Alakarga, Christian Bobin
Kitabın arkasından:
Bu kitaba adını veren Alakarga, iki bin üç yüz kırk iki gün önce ölüp bir gölün dibinde yatan kırmızı giysili bir kadındır. Alakarga, kendi dünyasındaki yanlızlığından sıkılır, bir gün altı yaşındaki Albain'e görünmeye karar verir. Bedenini kaplayan buz tabakasının altından çocuğa gülümsemeye başlar. Albain sıradan bir çocuk değil, yaşadığı her anın tadını çıkarmayı, keyifle yaşamayı bilen biridir. Yeni arkadaşının desteğiyle, büyürken içindeki çocuğu korumayı da öğrenir; Alakarga, büyük hayallerini kimseyle paylaşmayan bu çocuk - adamın, kendine kurduğu dünyanın adı olur. Acıların temelinde sevgisizliğin yattığı bir dünyada Alakarga'nın görevi sevginin varlığını hatırlatmaktır. Alakarga'yı okurken, içinizdeki çocuğa dokunduğunuzu hissedeceksiniz.

Kitabın içinden:
Birşey sona erer, bir başka şey başlar ve aslında devam eden, farklı bir biçime bürünmüş olan aynı şeydir.

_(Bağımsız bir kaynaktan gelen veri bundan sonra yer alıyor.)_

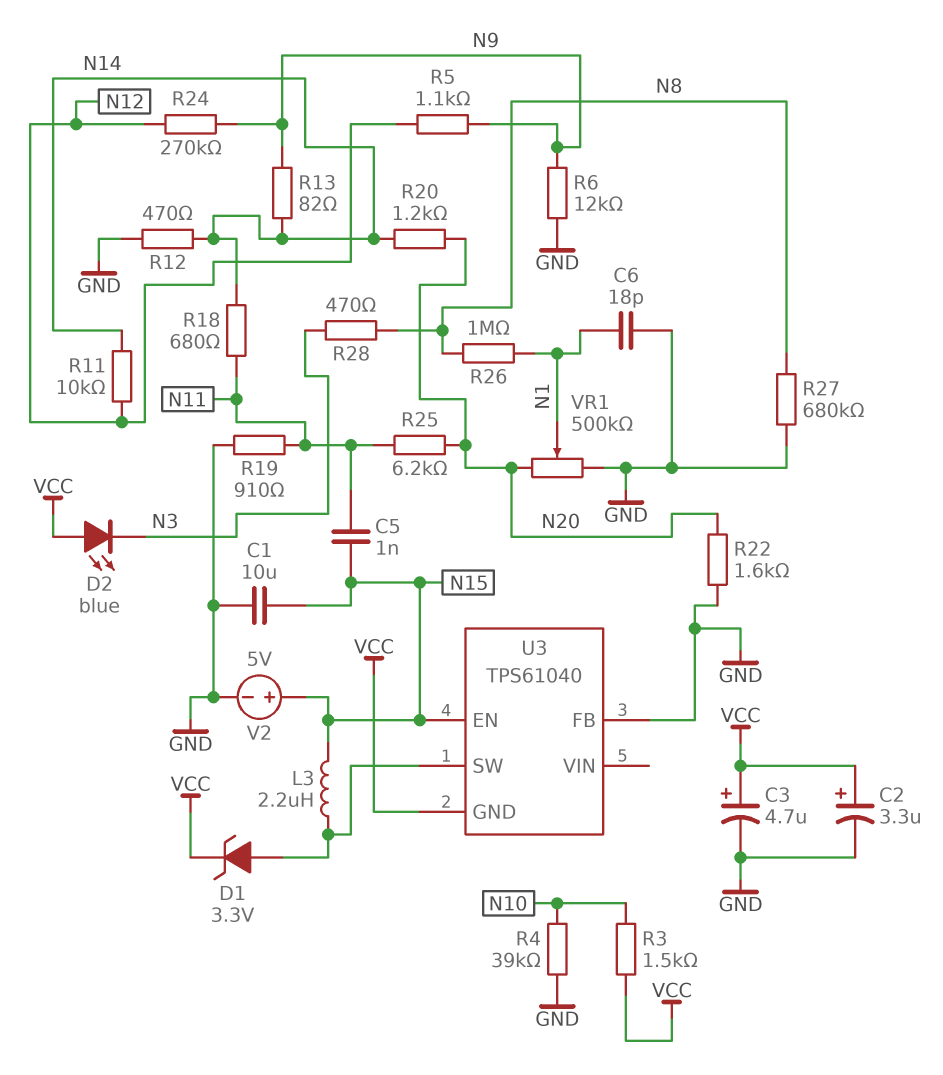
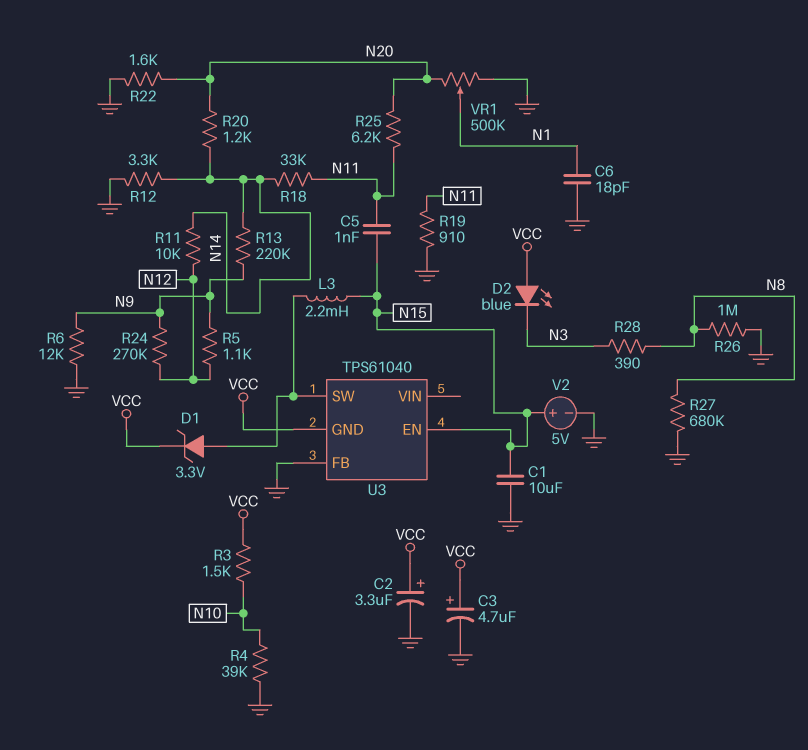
L3: 2.2uH (N15, U3/SW) -> 2.2mH (N15, U3/SW)
R12: 470 (GND, N14) -> 3.3k (GND, N14)
R13: 82 (N9, N14) -> 220k (N9, N14)
R18: 680 (N11, N14) -> 33k (N11, N14)
R26: 1M (N1, N8) -> 1M (GND, N8)
R28: 470 (N3, N8) -> 390 (N3, N8)

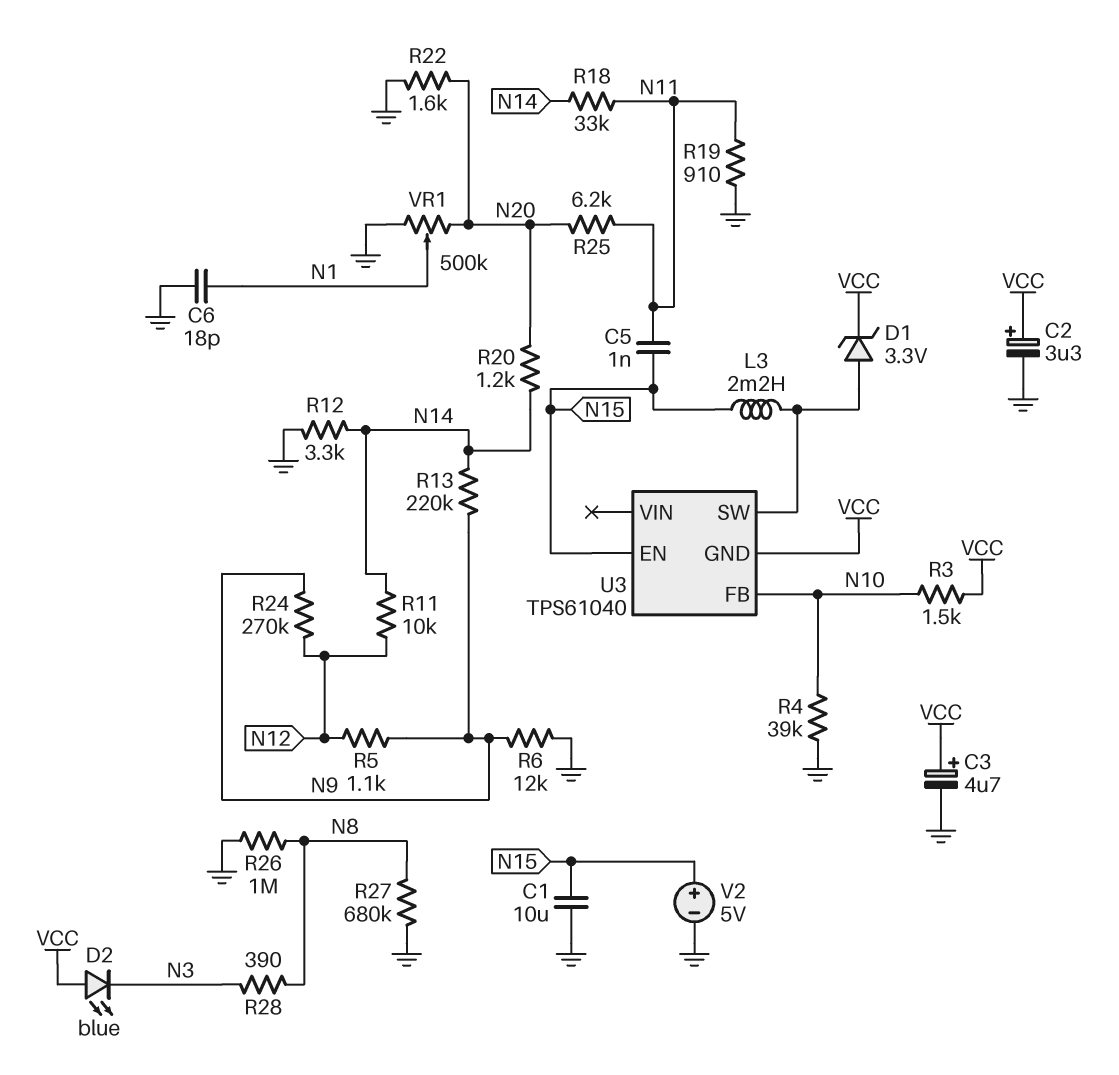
U3 pin FB: GND -> N10

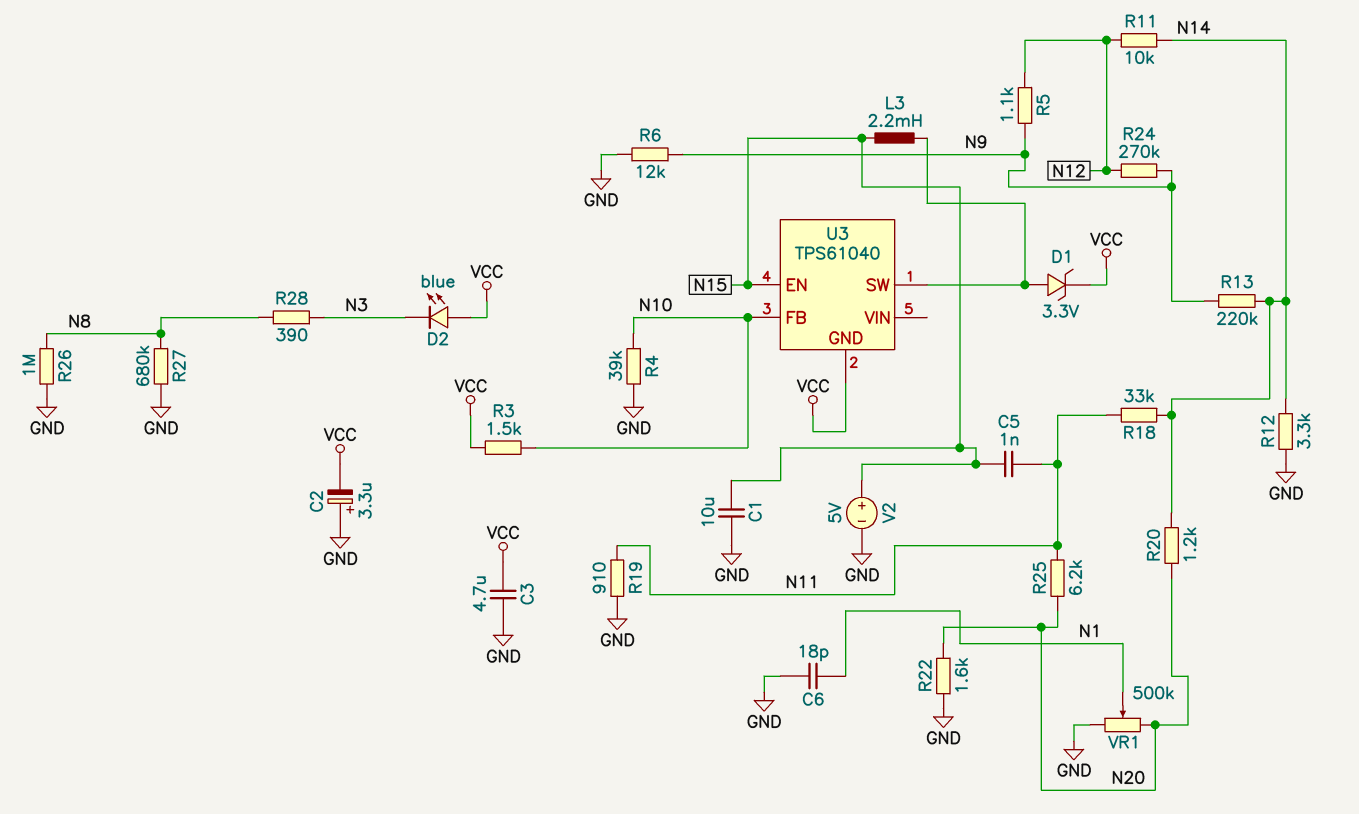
C2: 3.3uF (plus VCC, minus GND) -> 3.3uF (plus GND, minus VCC)
C3: 4.7uF (plus VCC, minus GND) -> 4.7uF (GND, VCC)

Birini sevdiğiniz zaman, zamanın sonuna kadar ona anlatacak şeyiniz olur.
Bir kahraman; Tanrı’nın sevdiği kullarına bağışladığı, kendileri farkında olmaksızın, doşarıdan bakıldığında farklı görünmelerini sağlayan, o nurlu giysiye sahip.
Aşık olmuş tek bir kadın, göğü ve yeri tek başına doldurabilir.
Yaşam her sabah uyandığımda, iplerini çözdüğüm bir armağan paketidir. Yaşam, her akşam gözlerimi kapatmandan önce en güzel parçasını keşfettiğim bir hazinedir.
Alakarga gider ayak birşeyler bırakmıştı. Kendisindeki en güzel şeyi bırakmıştı, ama belki de kendimizdeki en güzel şey bizim bir parçamız değildir, belki de biz yalnızca, biz kaybolunca geride kalacak bir şeyin bekçisiyizdir.